Running in Production

Video

The pivotal step in your development journey will be deploying your assistant in production. In this chapter we are going to look into the key things you should know about this process.

First, let’s have a look at the architecture of the Rasa Pro, it will make it easier to understand the key components and what services are needed to run them in production. Your deployed assistant will depend on a number of cloud services that you will need to monitor to make sure that you assistant operates successfully. Some of them are required, some of them are optional. For all of the components you have a number of cloud services you can choose from with the most popular being AWS, Azure and Google cloud services. Check out the Rasa Pro documentation for a more detailed list.

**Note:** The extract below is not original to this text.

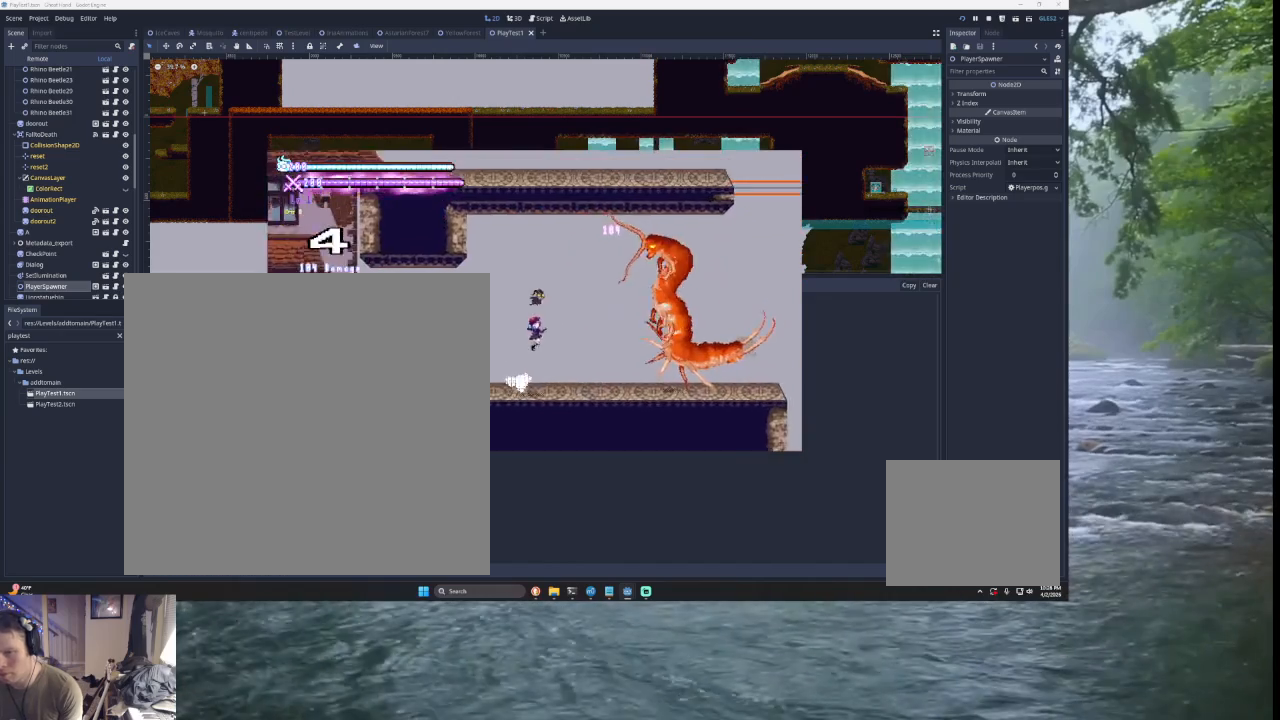
{"buttons": [], "left_stick": "down-left", "right_stick": "center", "events": [[33, "TRIANGLE", "up"], [67, "left_stick", "up-right"], [100, "TRIANGLE", "down"], [167, "SQUARE", "down"], [333, "left_stick", "up-left"], [367, "SQUARE", "up"], [400, "left_stick", "down-left"], [433, "TRIANGLE", "up"]]}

Let’s have a look at each of these components.

Model Storage

The Model storage is a cloud service where the trained model is stored. Models can be stored in different places after you trained your assistant. Upon initialization or restart, Rasa Plus will download that trained model and read it into memory. You have lots of different options of where the models can be stored - from dics, a remote server or cloud storage like Amazon S3, Google Storage and others.

Lock Store

The Lock Store is needed when you have a high-load scenario that requires the Rasa server to be replicated across multiple instances. It ensures that even with multiple servers, the messages for each conversation are handled in the correct sequence without any loss or overlap.

Tracker Store

Your assistant's conversations are stored within a tracker store. Rasa provides implementations for different store types out of the box, or you can create your own custom one. You have a lot of options of the out of the box tracker stores like SQL, Mongo, Dynamo or you can also build a custom tracker store.

Secrets Manager

The HashiCorp Vault Secrets Manager is integrated with Rasa to securely store and manage sensitive credentials.

NLG Server

The NLG Server in Rasa is used to outsource the response generation and separate it from the dialogue learning process. The benefit of using an NLG Server is that it allows for the dynamic generation of responses without the need to retrain the bot, optimizing workflows by decoupling response text from training data. Note that the NLG Server is an optional cloud service that you have to create and deploy yourself.

Event Queue (Kafka)

The Kafka Event Broker in Rasa is used to stream all events from the Rasa server to a Kafka topic for robust, scalable message handling and further processing. An event broker serves as a link between your active assistant and various external services that handle data from conversations. It sends messages to a message streaming service, often referred to as a message broker or message queue. This enables the forwarding of Rasa Events from the Rasa server to other systems.

Ways to deploy in production

One of the easiest ways to deploy Rasa assistants in a production environment and orchestrate all of these components is through container orchestration systems like Kubernetes (recommended) or OpenShift.

Here, Rasa gives you two options. If you aren’t familiar with Kubernetes, you can use Rasa’s Managed Service where Rasa’s team would take care of managing the Rasa Platform so you can move faster. Alternatively, you can use Helm chart which will significantly simplify the deployment process for you. Rasa’s documentation contains a detailed walkthrough of how you can deploy your assistant using Helm chart.

Continuous Integration and Continuous Deployment (CI/CD)

Finally, you should always have the CI/CD configured for your assistant. This will make sure that the you or your team members don’t introduce breaking changes to you assistant and that the process of updating your assistant doesn’t intervene with your assistant’s performance.

Continuous Integration (CI) is the practice of merging in code changes frequently and automatically testing changes as they are committed. Continuous Deployment (CD) means automatically deploying integrated changes to a staging or production environment. Together, they allow you to make more frequent improvements to your assistant and efficiently test and deploy those changes. You can find an example configuration of CI/CD using github actions.

There are many CI/CD tools out there, such as GitHub Actions, GitLab CI/CD, Jenkins, and CircleCI. We recommend choosing a tool that integrates with whatever Git repository you use.